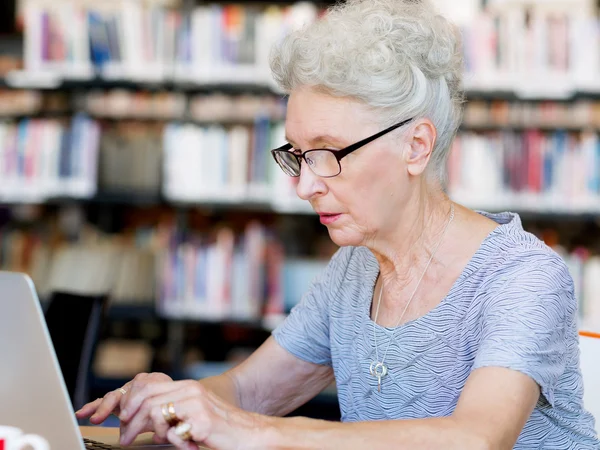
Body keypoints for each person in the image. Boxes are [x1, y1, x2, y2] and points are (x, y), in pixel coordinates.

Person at [77, 0, 600, 448]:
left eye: (328, 154)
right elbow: (247, 392)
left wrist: (262, 433)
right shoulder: (354, 269)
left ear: (415, 146)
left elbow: (477, 438)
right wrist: (170, 402)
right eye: (297, 155)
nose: (305, 186)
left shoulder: (523, 275)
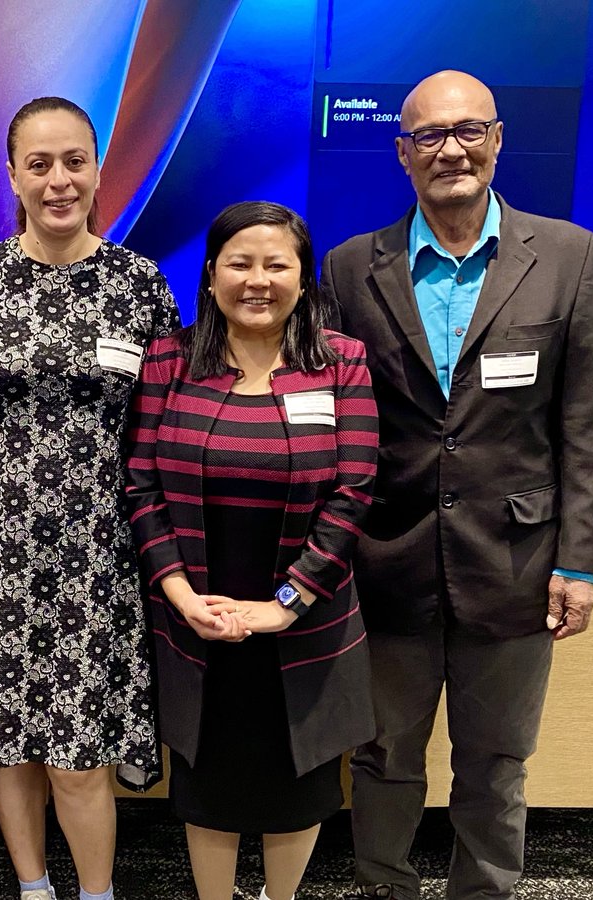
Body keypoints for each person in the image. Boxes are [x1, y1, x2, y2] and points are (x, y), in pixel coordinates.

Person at [320, 71, 593, 900]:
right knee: (382, 756)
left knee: (496, 760)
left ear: (498, 138)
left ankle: (485, 892)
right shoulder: (351, 269)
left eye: (468, 131)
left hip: (517, 562)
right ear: (402, 154)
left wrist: (581, 563)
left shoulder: (569, 257)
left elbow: (584, 424)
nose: (450, 150)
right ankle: (385, 885)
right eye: (429, 137)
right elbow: (337, 423)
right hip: (388, 558)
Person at [0, 96, 181, 900]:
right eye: (40, 164)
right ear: (14, 176)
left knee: (79, 744)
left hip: (100, 546)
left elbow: (166, 412)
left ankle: (94, 894)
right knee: (9, 737)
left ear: (98, 169)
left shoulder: (138, 283)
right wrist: (7, 465)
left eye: (74, 161)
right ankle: (32, 887)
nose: (59, 180)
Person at [123, 201, 378, 900]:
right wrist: (179, 595)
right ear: (211, 277)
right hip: (197, 608)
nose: (257, 279)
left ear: (303, 277)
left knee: (299, 778)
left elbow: (353, 491)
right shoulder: (169, 361)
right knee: (209, 777)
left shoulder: (341, 361)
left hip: (305, 614)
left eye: (276, 264)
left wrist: (285, 605)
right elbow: (141, 485)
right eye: (240, 263)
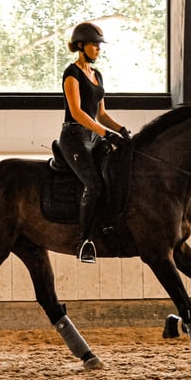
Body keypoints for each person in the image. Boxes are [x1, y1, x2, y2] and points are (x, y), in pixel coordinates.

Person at [59, 21, 132, 263]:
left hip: (93, 135)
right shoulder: (72, 74)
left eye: (99, 46)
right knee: (93, 185)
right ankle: (85, 241)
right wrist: (105, 133)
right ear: (81, 46)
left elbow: (101, 114)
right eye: (94, 45)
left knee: (117, 172)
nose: (98, 50)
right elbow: (78, 112)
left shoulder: (97, 75)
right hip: (74, 138)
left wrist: (120, 130)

▶ _Task directions_
What are the lines from the one containing "left eye: (276, 264)" through the end of the records? Write them out exactly, leaving out the pictures.

▶ _Answer to the exercise_
left eye: (276, 264)
left wrist: (285, 605)
right elbow: (141, 485)
right eye: (240, 263)
Body keypoints for each person in the image. Boxes are [x1, y1, x2, y2] and points are (x, y), in pixel coordinates.

Person at [59, 21, 132, 263]:
left hip: (93, 135)
right shoulder: (72, 74)
left eye: (99, 46)
right knee: (93, 185)
right ankle: (85, 241)
right wrist: (105, 133)
right ear: (81, 46)
left elbow: (101, 114)
right eye: (94, 45)
left knee: (117, 172)
nose: (98, 50)
right elbow: (78, 112)
left shoulder: (97, 75)
right hip: (74, 138)
left wrist: (120, 130)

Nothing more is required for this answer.